There's also a bill that's going to be filed that prevents insurance carriers from changing formularies in the middle of a contract year for a patient.
"Many patients will shop for their insurance coverage based on what drugs are in their formulary, and what tiers all those drugs are on," Cobbe said. "We've got concerns with insurance carriers that sell a product to a patient and then a month later they change the drug formularies, or change the tiers, and all of a sudden the patient is stuck for that full year with a policy or benefit that they did not anticipate when they purchased that product. I'd like to see some patient protections in there that they shouldn't be able to switch that formulary until the end of the contract year."
The medical societies also favor a state system that mediates disputes between insurance carriers and physicians. Currently, the state requires physicians and insurance companies go through Maximus, which is the third-party dispute resolution contractor used by the state. Cobbe said since it is not mandatory for either party to go through that process, the vast majority of the time insurance carriers have opted not to participate.
"We think we need to come up with a better regulatory scheme to hold insurance carriers accountable," Cobbe said.
Another consideration is surgery center legislation. What surgeons would like to see is that the length of stay in the surgery center be 23 hours from the start of the procedure. Current Florida law says that the patient has to be discharged by midnight.
"Most states in the country allow 23 hours from the start of the procedure," Cobbe said. "Florida is somewhat handcuffed in our ability to use surgery centers because you've got to discharge the patient by midnight. We think that arbitrary midnight deadline is something that jeopardizes quality of care, and potentially increases cost if the patient has no other option but to then get admitted at midnight."
Workers comp is another issue under consideration. Cobbe said the workers comp system is full of delays and is often not meeting it core objective of returning an injured worker back to work as soon as possible. He said currently business owners have no idea what quality of care they are purchasing through workers comp.

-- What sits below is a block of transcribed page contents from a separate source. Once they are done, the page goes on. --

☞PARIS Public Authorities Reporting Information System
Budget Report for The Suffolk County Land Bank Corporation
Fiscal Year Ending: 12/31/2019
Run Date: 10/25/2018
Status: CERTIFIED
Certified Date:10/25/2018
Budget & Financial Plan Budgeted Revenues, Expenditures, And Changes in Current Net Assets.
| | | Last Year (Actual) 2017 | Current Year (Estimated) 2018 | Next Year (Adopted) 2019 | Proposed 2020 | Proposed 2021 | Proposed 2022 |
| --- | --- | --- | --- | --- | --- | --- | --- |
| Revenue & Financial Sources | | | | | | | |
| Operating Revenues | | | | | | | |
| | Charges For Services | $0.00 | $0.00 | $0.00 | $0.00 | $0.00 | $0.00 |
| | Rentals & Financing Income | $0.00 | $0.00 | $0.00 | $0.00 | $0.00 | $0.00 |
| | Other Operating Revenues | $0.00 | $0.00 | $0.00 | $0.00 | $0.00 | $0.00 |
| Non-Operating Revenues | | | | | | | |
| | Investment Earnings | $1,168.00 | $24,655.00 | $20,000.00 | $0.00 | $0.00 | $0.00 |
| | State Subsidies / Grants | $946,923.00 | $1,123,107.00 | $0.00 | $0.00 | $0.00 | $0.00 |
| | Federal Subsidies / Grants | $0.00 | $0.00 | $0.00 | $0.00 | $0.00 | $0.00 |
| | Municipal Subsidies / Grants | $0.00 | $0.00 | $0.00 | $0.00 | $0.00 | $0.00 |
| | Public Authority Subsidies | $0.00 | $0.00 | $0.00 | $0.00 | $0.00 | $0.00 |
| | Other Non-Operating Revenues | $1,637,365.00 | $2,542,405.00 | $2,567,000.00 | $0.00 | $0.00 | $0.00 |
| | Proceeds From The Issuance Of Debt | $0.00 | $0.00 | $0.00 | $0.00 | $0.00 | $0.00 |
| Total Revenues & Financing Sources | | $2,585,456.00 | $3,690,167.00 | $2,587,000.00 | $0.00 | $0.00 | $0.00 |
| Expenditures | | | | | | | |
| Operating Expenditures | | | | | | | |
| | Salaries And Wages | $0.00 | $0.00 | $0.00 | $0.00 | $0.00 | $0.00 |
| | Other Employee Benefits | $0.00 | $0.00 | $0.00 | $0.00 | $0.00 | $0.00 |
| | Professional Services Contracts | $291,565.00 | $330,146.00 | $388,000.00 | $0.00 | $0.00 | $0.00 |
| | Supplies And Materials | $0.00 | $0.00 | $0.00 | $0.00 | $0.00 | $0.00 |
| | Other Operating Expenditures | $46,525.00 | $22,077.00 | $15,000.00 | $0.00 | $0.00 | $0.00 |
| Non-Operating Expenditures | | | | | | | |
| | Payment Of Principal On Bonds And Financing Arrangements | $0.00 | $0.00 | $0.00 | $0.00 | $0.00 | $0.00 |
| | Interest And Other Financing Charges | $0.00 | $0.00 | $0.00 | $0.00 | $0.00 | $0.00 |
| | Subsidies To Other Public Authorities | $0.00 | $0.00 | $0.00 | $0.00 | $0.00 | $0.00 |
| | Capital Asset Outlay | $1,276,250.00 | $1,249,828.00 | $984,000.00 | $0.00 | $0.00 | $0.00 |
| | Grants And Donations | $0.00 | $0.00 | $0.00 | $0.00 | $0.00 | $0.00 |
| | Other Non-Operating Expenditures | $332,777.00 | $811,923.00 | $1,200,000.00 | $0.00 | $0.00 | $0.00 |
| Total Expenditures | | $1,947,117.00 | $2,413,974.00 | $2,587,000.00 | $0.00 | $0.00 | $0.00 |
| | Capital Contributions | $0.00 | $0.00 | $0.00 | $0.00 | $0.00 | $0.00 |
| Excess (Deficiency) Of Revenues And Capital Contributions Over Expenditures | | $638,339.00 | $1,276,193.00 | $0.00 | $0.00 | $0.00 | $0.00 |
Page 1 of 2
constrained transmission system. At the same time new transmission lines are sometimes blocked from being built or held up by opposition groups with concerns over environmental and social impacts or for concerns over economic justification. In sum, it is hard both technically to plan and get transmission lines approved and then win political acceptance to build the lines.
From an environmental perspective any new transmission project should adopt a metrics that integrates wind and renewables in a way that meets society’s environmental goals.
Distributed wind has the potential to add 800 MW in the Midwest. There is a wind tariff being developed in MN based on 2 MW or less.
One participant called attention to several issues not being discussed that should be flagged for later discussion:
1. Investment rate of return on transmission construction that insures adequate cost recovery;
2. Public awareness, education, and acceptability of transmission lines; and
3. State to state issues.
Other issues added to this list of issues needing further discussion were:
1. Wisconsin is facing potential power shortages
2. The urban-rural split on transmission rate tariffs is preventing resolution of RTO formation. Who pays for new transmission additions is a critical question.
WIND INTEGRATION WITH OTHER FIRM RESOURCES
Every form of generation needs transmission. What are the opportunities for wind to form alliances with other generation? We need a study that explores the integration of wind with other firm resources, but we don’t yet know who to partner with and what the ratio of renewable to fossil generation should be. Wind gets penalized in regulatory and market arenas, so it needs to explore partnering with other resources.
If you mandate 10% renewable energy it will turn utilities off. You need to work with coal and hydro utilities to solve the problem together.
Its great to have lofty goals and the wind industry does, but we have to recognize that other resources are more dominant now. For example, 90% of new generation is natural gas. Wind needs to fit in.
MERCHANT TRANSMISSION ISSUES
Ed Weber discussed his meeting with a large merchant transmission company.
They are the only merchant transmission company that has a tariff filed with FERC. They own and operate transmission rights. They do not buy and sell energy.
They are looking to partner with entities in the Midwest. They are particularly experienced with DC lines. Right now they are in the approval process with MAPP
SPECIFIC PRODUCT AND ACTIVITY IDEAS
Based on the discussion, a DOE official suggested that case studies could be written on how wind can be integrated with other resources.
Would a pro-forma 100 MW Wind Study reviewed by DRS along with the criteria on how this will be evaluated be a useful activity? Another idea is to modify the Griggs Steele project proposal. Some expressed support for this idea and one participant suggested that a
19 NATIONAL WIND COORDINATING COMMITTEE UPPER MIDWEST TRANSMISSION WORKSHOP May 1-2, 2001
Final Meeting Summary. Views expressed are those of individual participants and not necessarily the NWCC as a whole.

"We think it would be a good idea just to have some transparency by having the state publish a list of each carrier, and how they perform against each other on similar types of injuries," Cobbe said. "With that transparency, then those who are doing a good job obviously will shine on those reports. Those who are not doing a good job will be more incentivized to work with the treating physicians to get better results."
Physicians are encouraged to get involved with the legislative proposals.
"The state makes decisions on appropriate coverage, quality of care and access to care for patients," Cobbe said. "It's really important that physicians are involved in that process to have a positive impact on the system."
Cobbe expects this to be a year of transition because of a new governor, as well as new leadership in both the Florida House and Senate.
"It's a little different in the fact that everybody is still kind of feeling out the process with the new leadership," he said. "But we are already laying the groundwork for the issues that are important to us."